Saved data entries:
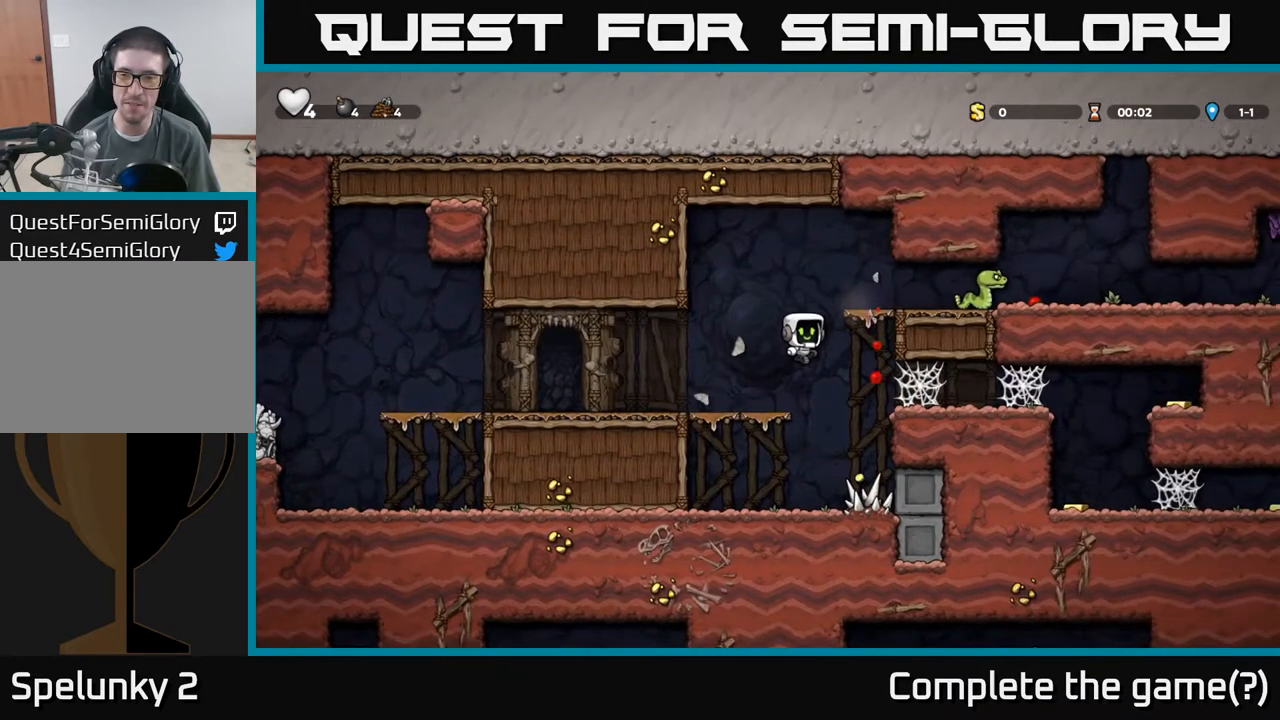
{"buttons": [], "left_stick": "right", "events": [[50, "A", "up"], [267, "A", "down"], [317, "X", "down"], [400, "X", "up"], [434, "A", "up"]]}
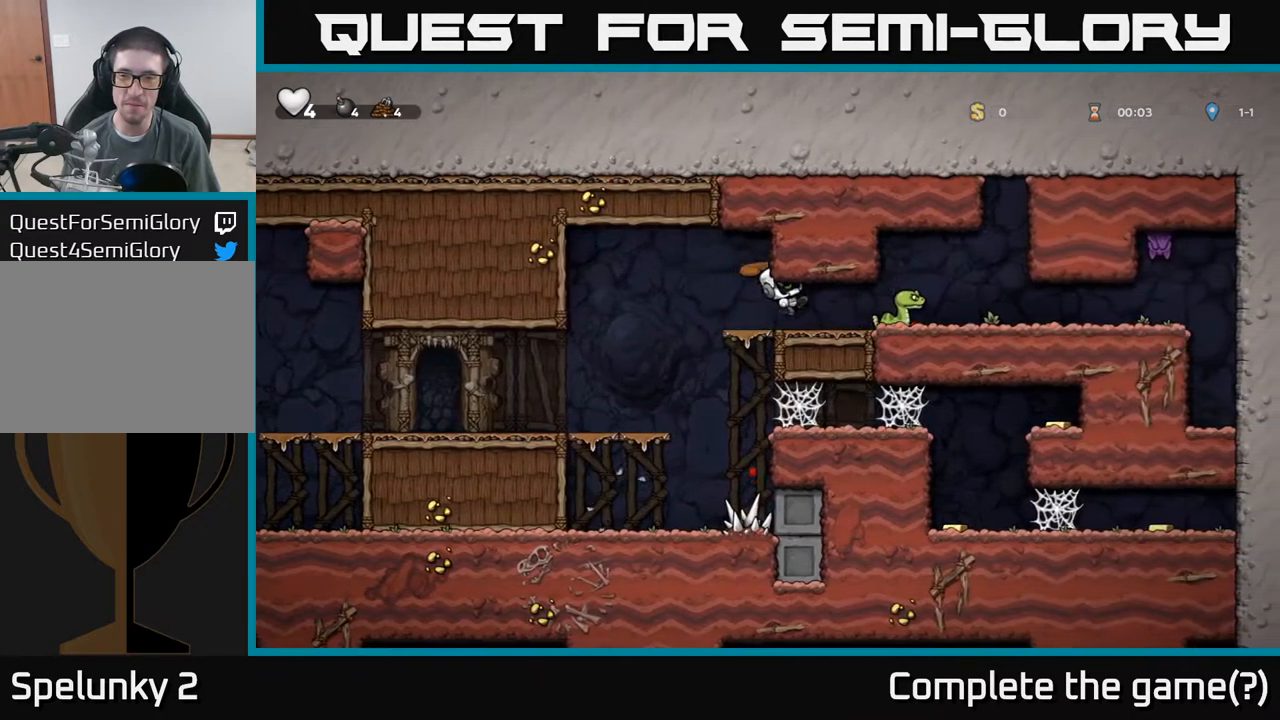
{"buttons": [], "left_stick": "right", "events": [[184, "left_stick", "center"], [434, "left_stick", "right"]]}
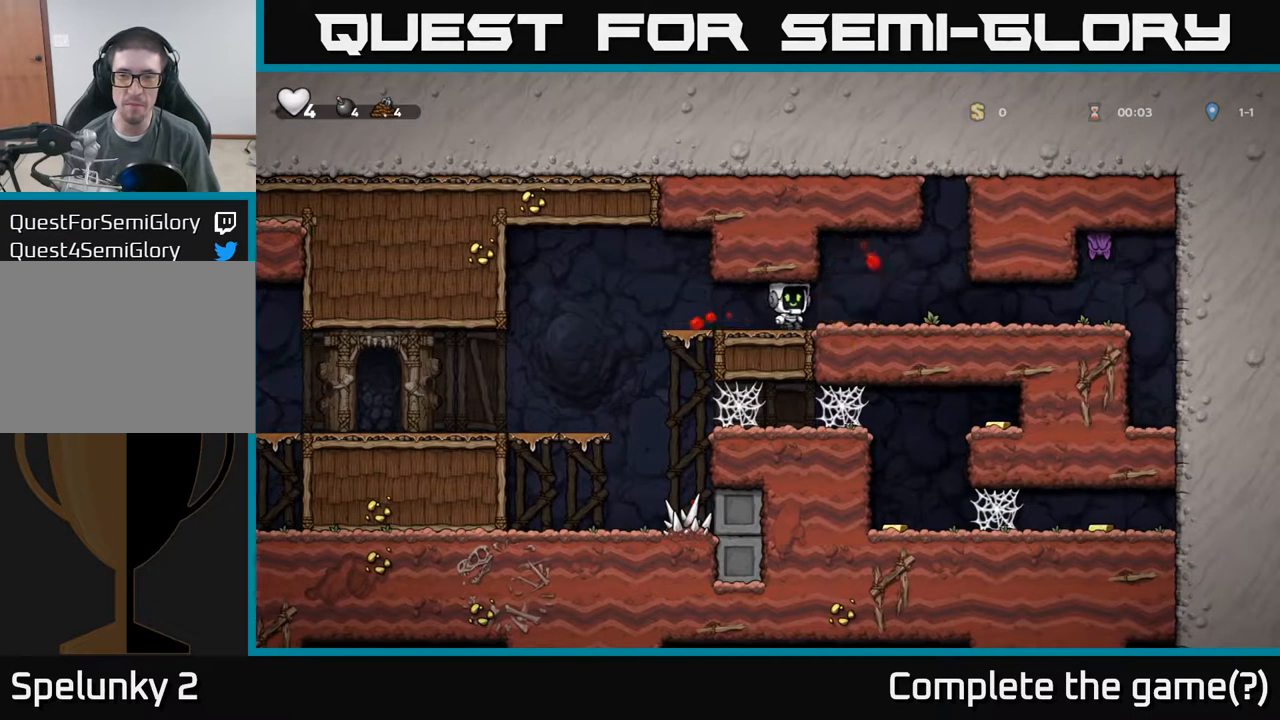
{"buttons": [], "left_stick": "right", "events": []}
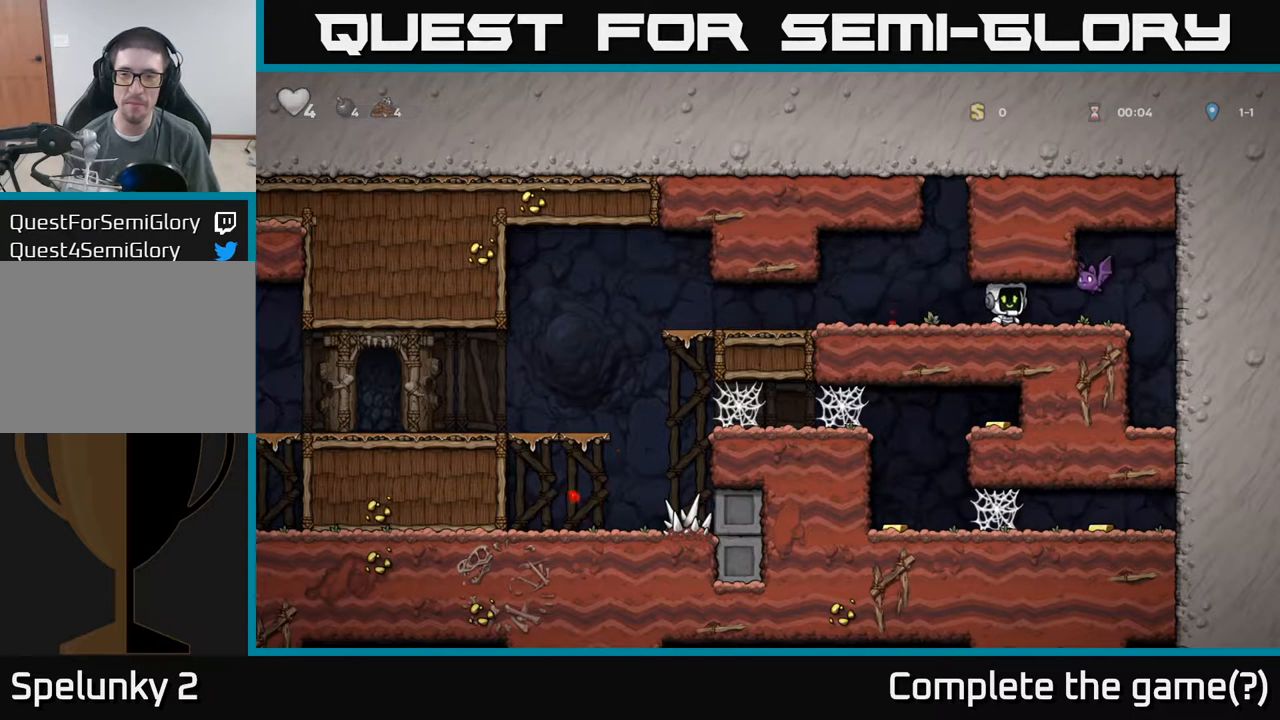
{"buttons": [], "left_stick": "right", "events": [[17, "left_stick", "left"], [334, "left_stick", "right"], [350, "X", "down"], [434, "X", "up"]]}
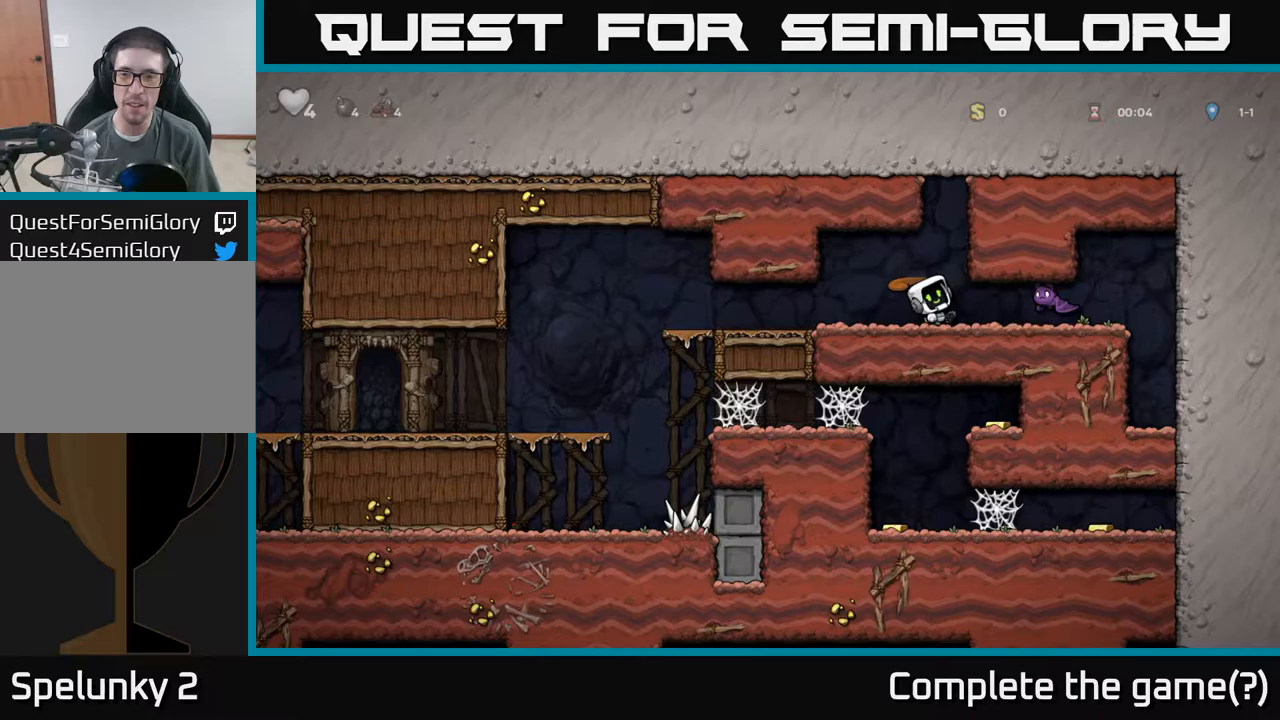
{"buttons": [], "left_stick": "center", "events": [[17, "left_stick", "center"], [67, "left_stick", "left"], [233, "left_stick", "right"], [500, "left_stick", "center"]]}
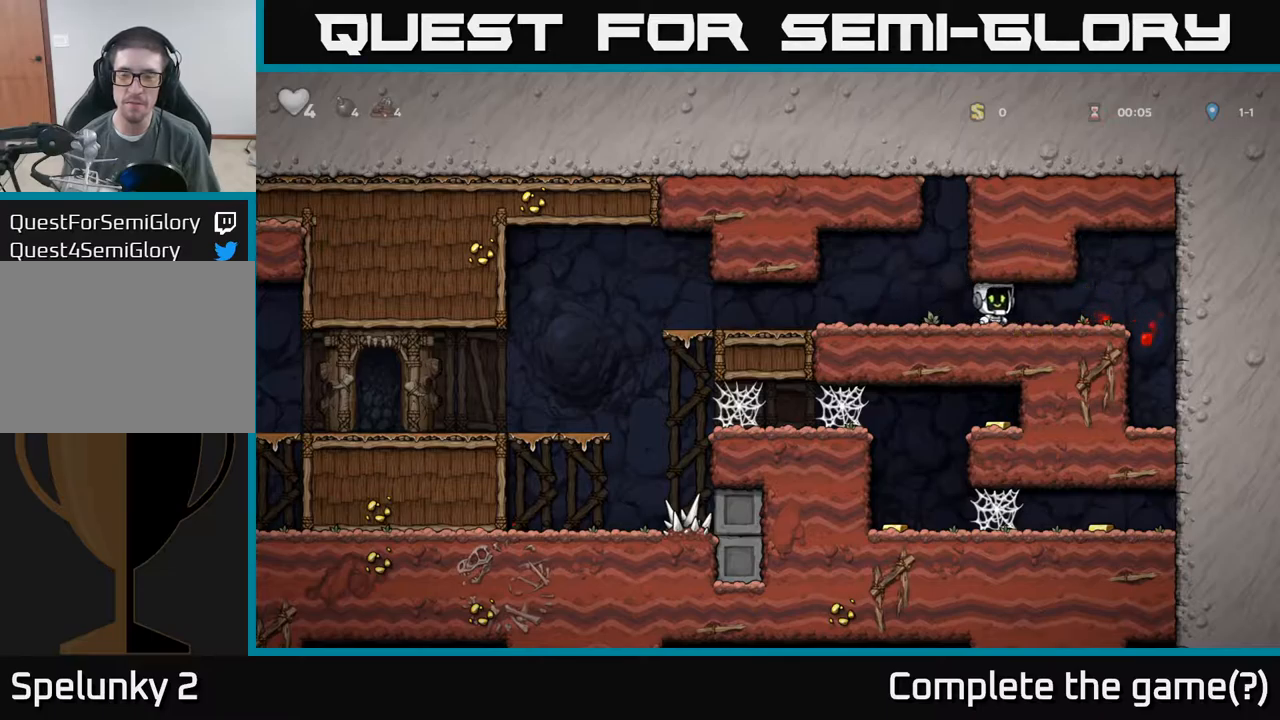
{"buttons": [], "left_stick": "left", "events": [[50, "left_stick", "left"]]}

■ **Exercise**: From the entries above, copy each line that holds "center".

■ **Problem solution**:
{"buttons": [], "left_stick": "right", "events": [[184, "left_stick", "center"], [434, "left_stick", "right"]]}
{"buttons": [], "left_stick": "center", "events": [[17, "left_stick", "center"], [67, "left_stick", "left"], [233, "left_stick", "right"], [500, "left_stick", "center"]]}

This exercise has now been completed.